Oposición cuestiona gestión de seguridad en crisis fronteriza de Ceuta
El Partido Popular critica la labor de la titular de Defensa ante la crisis en Ceuta y señala una supuesta inacción del Ejecutivo.

La gestión de la actual titular de la Secretaría de la Defensa en España respecto a la crisis migratoria en Ceuta ha generado una fuerte confrontación política. Representantes del Partido Popular han cuestionado públicamente la capacidad de la funcionaria para manejar la situación, argumentando que sus acciones no han estado a la altura de las necesidades operativas y de seguridad que demanda la frontera en los últimos meses.
De acuerdo con la postura del grupo parlamentario de oposición, existe una estrategia deliberada por parte de la presidencia para limitar la capacidad de actuación de la Secretaría. Los portavoces del Partido Popular sostienen que el Ejecutivo busca restringir el protagonismo de la responsable de Defensa, impidiéndole ejercer un papel más firme en la protección de los límites territoriales, lo que califican como un intento de "enjaularla" políticamente.

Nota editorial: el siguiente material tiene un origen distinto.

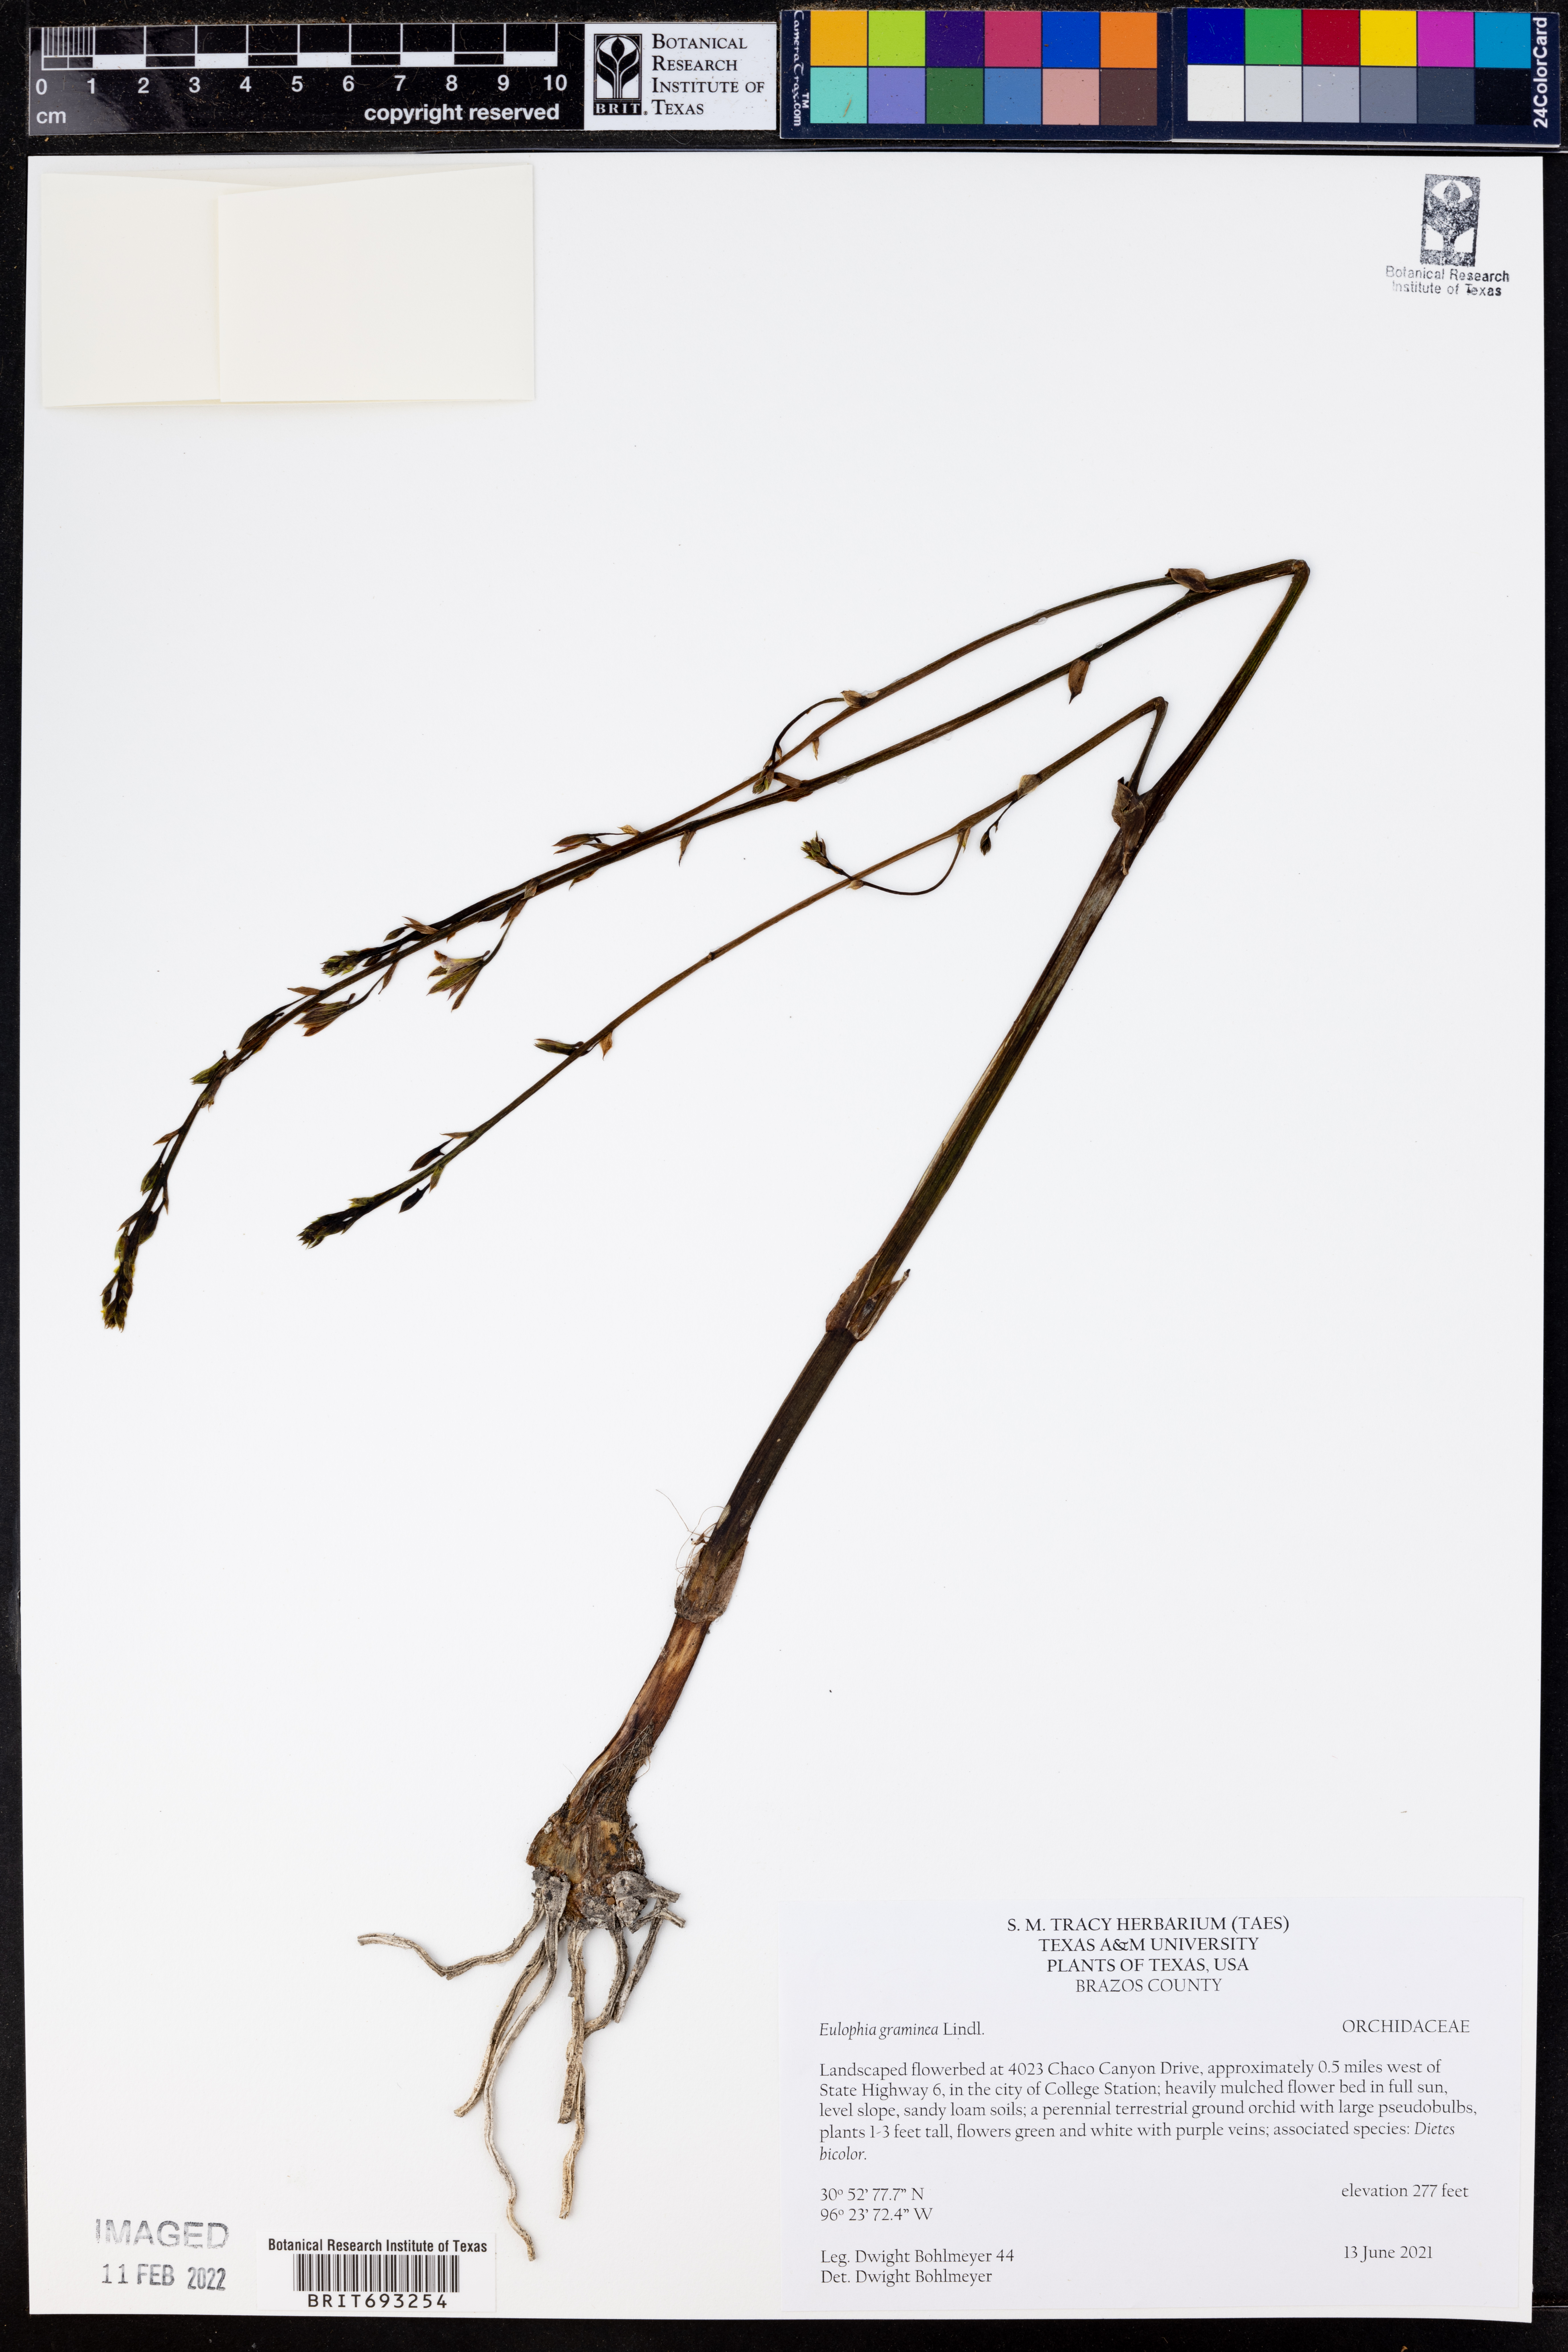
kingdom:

Este debate se produce en un momento de alta tensión diplomática y migratoria. La oposición insiste en que la falta de una respuesta coordinada entre las diversas dependencias de seguridad y la cancillería refleja una fractura interna dentro del gabinete, lo cual, según sus declaraciones, debilita la postura del país ante los desafíos internacionales en sus fronteras.
Por su parte, desde el Ejecutivo se ha rechazado cualquier señalamiento de inacción, reiterando que la política exterior y de defensa sigue una línea unificada. Mientras tanto, las fuerzas de seguridad continúan realizando labores de vigilancia en la zona, enfrentando la presión constante de los flujos migratorios que mantienen a las autoridades en alerta máxima durante este verano.
El intercambio de acusaciones subraya la polarización sobre la gestión de la seguridad nacional. Mientras el Partido Popular exige una mayor autonomía y contundencia en las operaciones de resguardo fronterizo, el gobierno sostiene que la estrategia actual es la adecuada para garantizar la estabilidad y el orden en una zona de alta sensibilidad política y social.